:: Action item ::
Please write the listing below out again exactly, leaving every picture behind.

:: Given records ::
=== Section Start ===

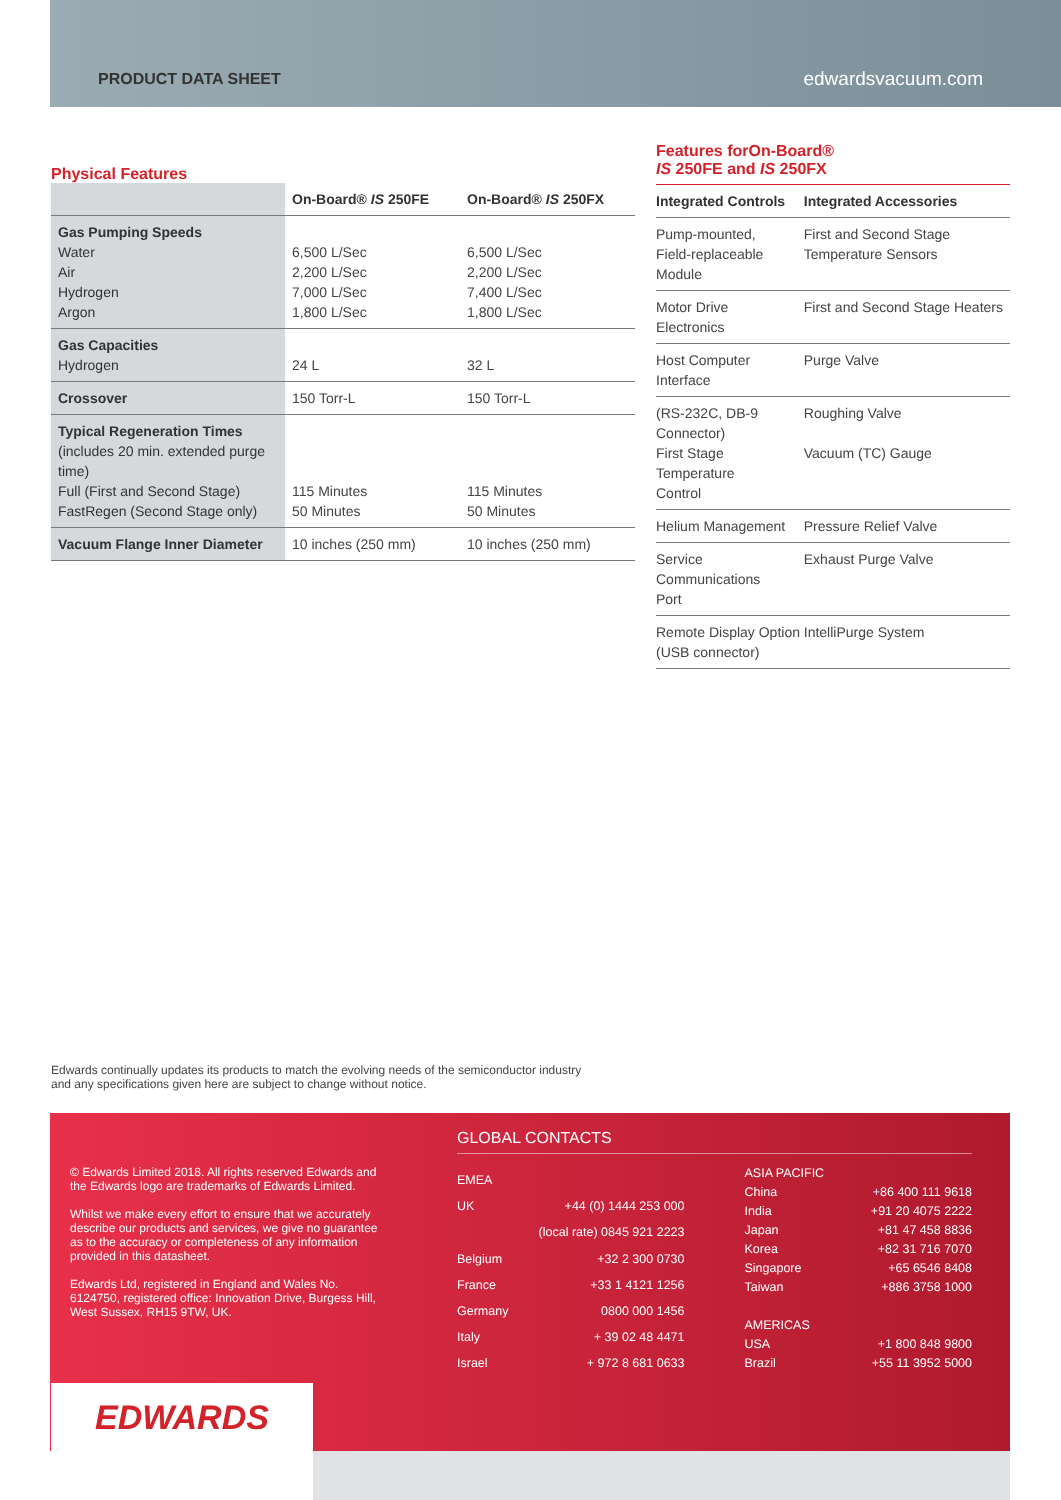PRODUCT DATA SHEET edwardsvacuum.com
Physical Features
| | On-Board® IS 250FE | On-Board® IS 250FX |
| --- | --- | --- |
| Gas Pumping Speeds Water Air Hydrogen Argon | 6,500 L/Sec 2,200 L/Sec 7,000 L/Sec 1,800 L/Sec | 6,500 L/Sec 2,200 L/Sec 7,400 L/Sec 1,800 L/Sec |
| Gas Capacities Hydrogen | 24 L | 32 L |
| Crossover | 150 Torr-L | 150 Torr-L |
| Typical Regeneration Times (includes 20 min. extended purge time) Full (First and Second Stage) FastRegen (Second Stage only) | 115 Minutes 50 Minutes | 115 Minutes 50 Minutes |
| Vacuum Flange Inner Diameter | 10 inches (250 mm) | 10 inches (250 mm) |
Features forOn-Board®
IS 250FE and IS 250FX
| Integrated Controls | Integrated Accessories |
| --- | --- |
| Pump-mounted, Field-replaceable Module | First and Second Stage Temperature Sensors |
| Motor Drive Electronics | First and Second Stage Heaters |
| Host Computer Interface | Purge Valve |
| (RS-232C, DB-9 Connector) First Stage Temperature Control | Roughing Valve Vacuum (TC) Gauge |
| Helium Management | Pressure Relief Valve |
| Service Communications Port | Exhaust Purge Valve |
| Remote Display Option (USB connector) | IntelliPurge System |
Edwards continually updates its products to match the evolving needs of the semiconductor industry and any specifications given here are subject to change without notice.
© Edwards Limited 2018. All rights reserved Edwards and the Edwards logo are trademarks of Edwards Limited.
Whilst we make every effort to ensure that we accurately describe our products and services, we give no guarantee as to the accuracy or completeness of any information provided in this datasheet.
Edwards Ltd, registered in England and Wales No. 6124750, registered office: Innovation Drive, Burgess Hill, West Sussex, RH15 9TW, UK.
GLOBAL CONTACTS
| EMEA | |
| UK | +44 (0) 1444 253 000 |
| | (local rate) 0845 921 2223 |
| Belgium | +32 2 300 0730 |
| France | +33 1 4121 1256 |
| Germany | 0800 000 1456 |
| Italy | + 39 02 48 4471 |
| Israel | + 972 8 681 0633 |
| ASIA PACIFIC | |
| China | +86 400 111 9618 |
| India | +91 20 4075 2222 |
| Japan | +81 47 458 8836 |
| Korea | +82 31 716 7070 |
| Singapore | +65 6546 8408 |
| Taiwan | +886 3758 1000 |
| AMERICAS | |
| USA | +1 800 848 9800 |
| Brazil | +55 11 3952 5000 |
EDWARDS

=== Section End ===

:: Solution to the exercise ::
PRODUCT DATA SHEET edwardsvacuum.com
Physical Features
| | On-Board® IS 250FE | On-Board® IS 250FX |
| --- | --- | --- |
| Gas Pumping Speeds Water Air Hydrogen Argon | 6,500 L/Sec 2,200 L/Sec 7,000 L/Sec 1,800 L/Sec | 6,500 L/Sec 2,200 L/Sec 7,400 L/Sec 1,800 L/Sec |
| Gas Capacities Hydrogen | 24 L | 32 L |
| Crossover | 150 Torr-L | 150 Torr-L |
| Typical Regeneration Times (includes 20 min. extended purge time) Full (First and Second Stage) FastRegen (Second Stage only) | 115 Minutes 50 Minutes | 115 Minutes 50 Minutes |
| Vacuum Flange Inner Diameter | 10 inches (250 mm) | 10 inches (250 mm) |
Features forOn-Board®
IS 250FE and IS 250FX
| Integrated Controls | Integrated Accessories |
| --- | --- |
| Pump-mounted, Field-replaceable Module | First and Second Stage Temperature Sensors |
| Motor Drive Electronics | First and Second Stage Heaters |
| Host Computer Interface | Purge Valve |
| (RS-232C, DB-9 Connector) First Stage Temperature Control | Roughing Valve Vacuum (TC) Gauge |
| Helium Management | Pressure Relief Valve |
| Service Communications Port | Exhaust Purge Valve |
| Remote Display Option (USB connector) | IntelliPurge System |
Edwards continually updates its products to match the evolving needs of the semiconductor industry and any specifications given here are subject to change without notice.
© Edwards Limited 2018. All rights reserved Edwards and the Edwards logo are trademarks of Edwards Limited.
Whilst we make every effort to ensure that we accurately describe our products and services, we give no guarantee as to the accuracy or completeness of any information provided in this datasheet.
Edwards Ltd, registered in England and Wales No. 6124750, registered office: Innovation Drive, Burgess Hill, West Sussex, RH15 9TW, UK.
GLOBAL CONTACTS
| EMEA | |
| UK | +44 (0) 1444 253 000 |
| | (local rate) 0845 921 2223 |
| Belgium | +32 2 300 0730 |
| France | +33 1 4121 1256 |
| Germany | 0800 000 1456 |
| Italy | + 39 02 48 4471 |
| Israel | + 972 8 681 0633 |
| ASIA PACIFIC | |
| China | +86 400 111 9618 |
| India | +91 20 4075 2222 |
| Japan | +81 47 458 8836 |
| Korea | +82 31 716 7070 |
| Singapore | +65 6546 8408 |
| Taiwan | +886 3758 1000 |
| AMERICAS | |
| USA | +1 800 848 9800 |
| Brazil | +55 11 3952 5000 |
EDWARDS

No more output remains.